IT can embrace that Mac momentum, not just tolerate it, thanks to several shifts in computing that make the Mac a better enterprise fit than in the past -- first and foremost being a rising threat to Microsoft's other mainstay in the enterprise desktop environment, Internet Explorer.
Firefox, which has risen in popularity to account for 16.8 percent of browser use on the Web, according to Net Applications, as of December 2007, has broken IE's stranglehold on Internet app delivery, which it had maintained through ActiveX controls. Because Microsoft never released a version of IE for Mac OS X, Mac users were frozen out of ActiveX-based Web sites, making many SaaS (software as a service) offerings and enterprise-app Web clients off limits to the Mac.
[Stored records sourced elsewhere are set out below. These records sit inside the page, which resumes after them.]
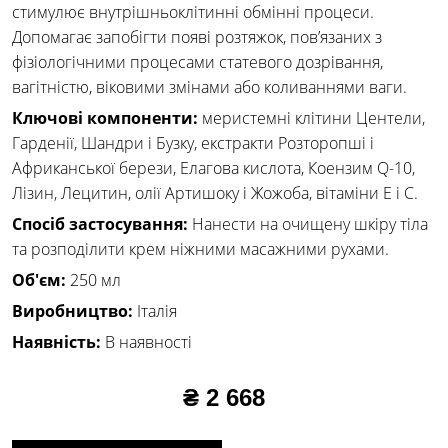
стимулює внутрішньоклітинні обмінні процеси.
Допомагає запобігти появі розтяжок, пов’язаних з
фізіологічними процесами статевого дозрівання,
вагітністю, віковими змінами або коливаннями ваги.
Ключові компоненти:
меристемні клітини Центели,
Гарденії, Шандри і Бузку, екстракти Розторопші і
Африканської берези, Елагова кислота, Коензим Q-10,
Лізин, Лецитин, олії Артишоку і Жожоба, вітаміни Е і С.
Спосіб застосування:
Нанести на очищену шкіру тіла
та розподілити крем ніжними масажними рухами.
Об'єм:
250 мл
Виробництво:
Італія
Наявність:
В наявності
₴ 2 668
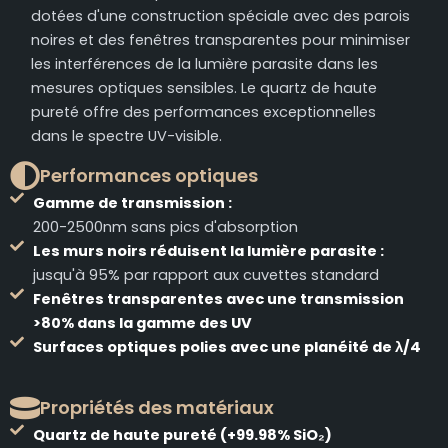
dotées d'une construction spéciale avec des parois
noires et des fenêtres transparentes pour minimiser
les interférences de la lumière parasite dans les
mesures optiques sensibles. Le quartz de haute
pureté offre des performances exceptionnelles
dans le spectre UV-visible.
Performances optiques
Gamme de transmission :
200-2500nm sans pics d'absorption
Les murs noirs réduisent la lumière parasite :
jusqu'à 95% par rapport aux cuvettes standard
Fenêtres transparentes avec une transmission
>80% dans la gamme des UV
Surfaces optiques polies avec une planéité de λ/4
Propriétés des matériaux
Quartz de haute pureté (+99.98% SiO₂)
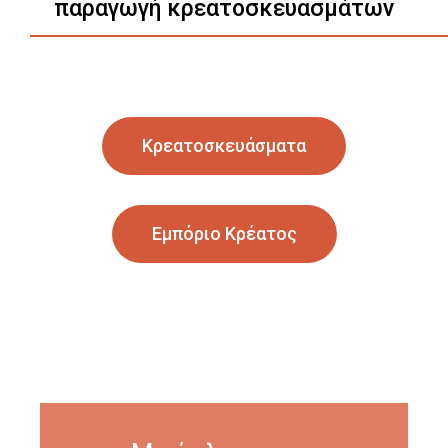
παραγωγή κρεατοσκευασμάτων
Κρεατοσκευάσματα
Εμπόριο Κρέατος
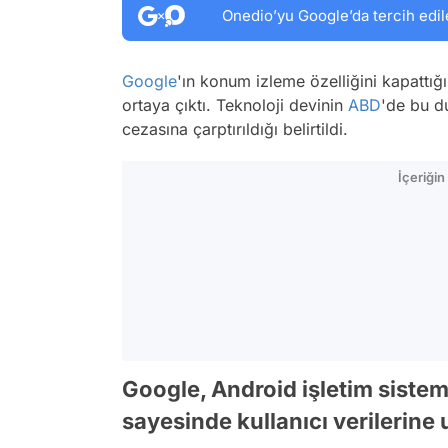
Onedio’yu Google’da tercih edil
Google
'ın konum izleme özelliğini kapattığı 
ortaya çıktı. Teknoloji devinin
ABD
'de bu d
cezasına çarptırıldığı belirtildi.
İçeriği
Google, Android işletim sistemi
sayesinde kullanıcı verilerine 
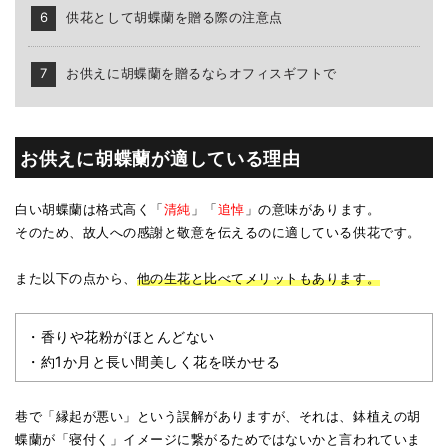
供花として胡蝶蘭を贈る際の注意点
お供えに胡蝶蘭を贈るならオフィスギフトで
お供えに胡蝶蘭が適している理由
白い胡蝶蘭は格式高く「
清純
」「
追悼
」の意味があります。
そのため、故人への感謝と敬意を伝えるのに適している供花です。
また以下の点から、
他の生花と比べてメリットもあります。
・香りや花粉がほとんどない
・約1か月と長い間美しく花を咲かせる
巷で「縁起が悪い」という誤解がありますが、それは、鉢植えの胡
蝶蘭が「寝付く」イメージに繋がるためではないかと言われていま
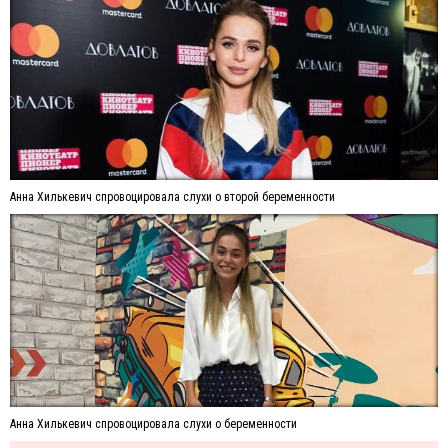
Анна Хилькевич спровоцировала слухи о второй беременности
Анна Хилькевич спровоцировала слухи о беременности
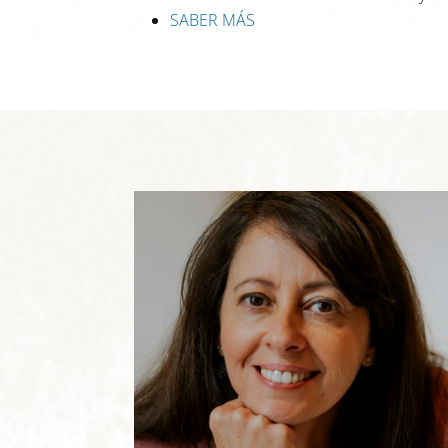
SABER MÁS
But to ensure operability on Firefox, developers had to configure their wares to support Java instead of or in addition to ActiveX -- with Mac gaining compatibility as a client at the same time.
(via Gen Kanai)
Not everyone knows that for all these years we've actually had ActiveX hosting support in our source tree, but we deliberately turned it off. Turning it on probably would have helped our market share in the short term --- probably still would if we turned it on today --- but we didn't, because that would not have been the right thing to do for the Web, or for the Mac and other non-Microsoft platforms.
Even on a bad day, I'm proud to have been a part of all this.